SAMBIL melangkah lebar dan cepat, Kenzie menggerutu habis-habisan hingga kembali ditemuinya Sakha di gazebo. Bedanya sekarang gazebo sudah dalam keadaan bersih tanpa kulit kacang berserakan. Siapa lagi kalau bukan Sakha dengan prinsipnya yang selalu menjaga kebersihan itu tak akan tahan melihat sampah di sekelilingnya.
Sakha yang kini asyik membaca majalah bola belum menyadari bagaimana senewennya tampang Kenzie. Hingga mangkuk bakso yang ditaruh Kenzie dengan setengah membanting keruan saja mengagetkan Sakha sebagai empunya jantung.
"Astagfirullah ... kira-kira dong, Ken. Di hadapan kamu ini masih ada orang yang punya jantung. Nggak bisa apa nggak usah main banting-banting aja?" omel Sakha seraya mengusap-usap dadanya dengan sebelah tangan.
"Sori."
"Kamu masih kesel karena aku suruh beliin bakso?"
"Bukan. Ini masalah lain."
"Terus?"
Kenzie berkacak pinggang masih dengan tampang memberengut. "Aku barusan ketemu cewek aneh tahu, nggak?"
"Cewek aneh?" tanya Sakha seraya menggapai mangkuk baksonya. Namun, ia sontak terkejut ketika melihat tampilan bakso di dalam mangkuk bening itu lebih mirip seperti makanan sisa. "Hah, nggak salah, nih? Ini beneran bakso? Kamu niat beliin nggak, sih? Udah aku nungguin kamu beli bakso aja lama. Giliran datang malah dapatnya seupil gini? Atau jangan-jangan udah kamu makan duluan dan ini sisanya?" semprotnya menatap Kenzie seolah meminta penjelasan tentang apa yang terjadi dengan baksonya.
Bukannya ingin mencela dan tidak bersyukur sudah dibelikan, tetapi rasanya kurang wajar saja kalau untuk satu porsi bakso utuh yang tersaji justru baksonya cuma tiga gelinding ukuran kecil, minya seuprit, terus sawinya juga ngilang ke mana coba?

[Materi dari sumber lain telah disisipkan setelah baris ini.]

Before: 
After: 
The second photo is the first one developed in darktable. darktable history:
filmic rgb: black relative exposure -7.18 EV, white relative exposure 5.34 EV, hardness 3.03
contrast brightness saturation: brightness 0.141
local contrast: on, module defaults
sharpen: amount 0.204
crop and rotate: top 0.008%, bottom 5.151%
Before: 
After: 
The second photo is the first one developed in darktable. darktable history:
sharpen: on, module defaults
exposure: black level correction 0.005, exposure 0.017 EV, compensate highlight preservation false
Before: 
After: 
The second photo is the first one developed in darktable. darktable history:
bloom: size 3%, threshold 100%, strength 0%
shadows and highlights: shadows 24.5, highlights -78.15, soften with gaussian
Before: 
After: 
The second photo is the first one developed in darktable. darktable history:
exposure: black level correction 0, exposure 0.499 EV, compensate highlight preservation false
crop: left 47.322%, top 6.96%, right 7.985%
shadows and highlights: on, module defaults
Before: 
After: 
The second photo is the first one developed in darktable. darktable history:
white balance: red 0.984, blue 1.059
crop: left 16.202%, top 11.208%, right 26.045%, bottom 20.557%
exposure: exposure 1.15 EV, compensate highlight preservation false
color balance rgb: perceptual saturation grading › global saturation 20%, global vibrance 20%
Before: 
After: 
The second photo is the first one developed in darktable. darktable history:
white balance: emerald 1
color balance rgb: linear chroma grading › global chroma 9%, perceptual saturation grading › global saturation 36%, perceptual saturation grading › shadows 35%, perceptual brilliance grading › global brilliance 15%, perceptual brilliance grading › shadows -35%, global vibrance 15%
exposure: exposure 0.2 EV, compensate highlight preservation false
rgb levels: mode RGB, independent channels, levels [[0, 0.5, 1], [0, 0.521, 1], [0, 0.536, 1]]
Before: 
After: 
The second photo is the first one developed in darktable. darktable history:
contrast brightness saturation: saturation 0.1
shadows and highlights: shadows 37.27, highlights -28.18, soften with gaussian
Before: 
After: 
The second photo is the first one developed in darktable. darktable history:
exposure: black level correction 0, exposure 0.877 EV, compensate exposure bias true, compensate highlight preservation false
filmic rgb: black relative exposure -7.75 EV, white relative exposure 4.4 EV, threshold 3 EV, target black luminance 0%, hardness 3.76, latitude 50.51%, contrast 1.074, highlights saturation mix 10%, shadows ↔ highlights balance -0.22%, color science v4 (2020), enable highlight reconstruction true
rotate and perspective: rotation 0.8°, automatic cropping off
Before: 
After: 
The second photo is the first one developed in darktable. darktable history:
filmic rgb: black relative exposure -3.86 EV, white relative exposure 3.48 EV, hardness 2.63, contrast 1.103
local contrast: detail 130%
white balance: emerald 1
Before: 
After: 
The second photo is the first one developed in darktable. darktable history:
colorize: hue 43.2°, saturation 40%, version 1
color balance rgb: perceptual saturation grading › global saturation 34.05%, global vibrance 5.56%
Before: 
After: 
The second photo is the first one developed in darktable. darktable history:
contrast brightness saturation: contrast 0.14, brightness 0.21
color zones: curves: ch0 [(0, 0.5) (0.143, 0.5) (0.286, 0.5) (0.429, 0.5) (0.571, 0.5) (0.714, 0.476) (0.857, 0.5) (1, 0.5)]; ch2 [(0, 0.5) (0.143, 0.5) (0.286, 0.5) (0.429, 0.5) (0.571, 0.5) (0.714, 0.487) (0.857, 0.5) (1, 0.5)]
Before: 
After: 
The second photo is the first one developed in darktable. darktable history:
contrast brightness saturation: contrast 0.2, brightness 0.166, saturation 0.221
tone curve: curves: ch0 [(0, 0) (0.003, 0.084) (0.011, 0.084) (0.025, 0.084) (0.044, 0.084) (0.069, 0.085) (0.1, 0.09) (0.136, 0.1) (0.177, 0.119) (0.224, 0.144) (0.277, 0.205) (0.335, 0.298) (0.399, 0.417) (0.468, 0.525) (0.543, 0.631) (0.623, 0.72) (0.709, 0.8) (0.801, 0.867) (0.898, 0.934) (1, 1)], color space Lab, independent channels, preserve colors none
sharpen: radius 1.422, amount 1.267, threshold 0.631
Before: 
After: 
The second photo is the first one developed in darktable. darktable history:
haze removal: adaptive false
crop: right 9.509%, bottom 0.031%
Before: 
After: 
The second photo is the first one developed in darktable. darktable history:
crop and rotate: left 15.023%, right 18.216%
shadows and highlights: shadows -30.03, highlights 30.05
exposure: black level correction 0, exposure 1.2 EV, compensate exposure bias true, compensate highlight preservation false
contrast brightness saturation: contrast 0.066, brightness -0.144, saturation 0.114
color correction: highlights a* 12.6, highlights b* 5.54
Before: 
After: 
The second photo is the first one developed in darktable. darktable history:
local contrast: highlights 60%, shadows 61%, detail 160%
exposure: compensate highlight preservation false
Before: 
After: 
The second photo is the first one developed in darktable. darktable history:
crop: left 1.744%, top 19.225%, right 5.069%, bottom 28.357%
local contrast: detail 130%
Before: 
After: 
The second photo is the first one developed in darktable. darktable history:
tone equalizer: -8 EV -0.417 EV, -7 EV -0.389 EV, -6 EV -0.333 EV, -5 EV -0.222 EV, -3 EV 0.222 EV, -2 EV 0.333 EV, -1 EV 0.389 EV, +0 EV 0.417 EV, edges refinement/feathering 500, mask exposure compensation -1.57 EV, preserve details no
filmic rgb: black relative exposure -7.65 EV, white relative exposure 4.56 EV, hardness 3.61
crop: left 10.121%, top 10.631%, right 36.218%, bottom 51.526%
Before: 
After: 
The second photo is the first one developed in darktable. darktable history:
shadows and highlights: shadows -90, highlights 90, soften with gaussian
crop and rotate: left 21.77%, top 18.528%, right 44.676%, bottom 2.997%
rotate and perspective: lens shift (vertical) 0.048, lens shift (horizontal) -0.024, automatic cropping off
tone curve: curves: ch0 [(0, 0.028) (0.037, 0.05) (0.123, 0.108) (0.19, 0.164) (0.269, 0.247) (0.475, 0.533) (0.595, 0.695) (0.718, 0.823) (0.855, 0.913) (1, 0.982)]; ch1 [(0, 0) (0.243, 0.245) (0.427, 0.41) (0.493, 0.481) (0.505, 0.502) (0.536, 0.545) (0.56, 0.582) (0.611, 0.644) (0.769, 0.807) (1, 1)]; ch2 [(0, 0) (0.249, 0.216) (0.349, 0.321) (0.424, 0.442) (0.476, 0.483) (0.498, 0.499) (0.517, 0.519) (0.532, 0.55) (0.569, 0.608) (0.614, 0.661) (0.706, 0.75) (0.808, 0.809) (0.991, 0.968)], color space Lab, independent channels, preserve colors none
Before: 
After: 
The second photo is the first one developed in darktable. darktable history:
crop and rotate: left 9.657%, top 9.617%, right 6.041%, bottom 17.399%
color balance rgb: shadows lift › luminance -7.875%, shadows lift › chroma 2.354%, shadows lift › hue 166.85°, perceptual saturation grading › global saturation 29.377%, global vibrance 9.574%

"Madha taqul? Enak aja," sungut Kenzie tidak terima atas tuduhan Sakha. Ia lalu mendecakkan lidah dan duduk menyebelahi Sakha tanpa mengubah raut kedongkolannya. "Kamu salahin aja itu cewek aneh yang seenaknya main serobot minta bagian bakso yang tinggal seporsi. Orang jelas-jelas aku duluan yang pertama pesan, tapi dia malah ngenyel minta satu porsi bakso itu buat dia sendiri."
Tawa Sakha langsung menderai membayangkan kejadian yang diceritakan Kenzie. "Ya Allah, Ken ... mestinya kamu yang ngalah aja, kan, bisa."
"Eh, Kha, ini tuh bukan soal aku mau ngalah atau nggak. Sebenarnya aku juga nggak masalah kalau dia bicaranya baik-baik. Tapi memang dasarnya tuh cewek aja yang aneh."
"Aneh gimana?"
Hidung Kenzie kembang kempis setiap kali mengingat cewek berpenampilan aneh yang judesnya seperti Mak Lampir habis makan oseng-oseng mercon itu. Kenzie pun mengadukan betapa anehnya penampilan cewek tadi yang seperti orang minta sumbangan. Namun, di bagian cewek itu mengintip-intip rumahnya, Kenzie sengaja melewatkannya.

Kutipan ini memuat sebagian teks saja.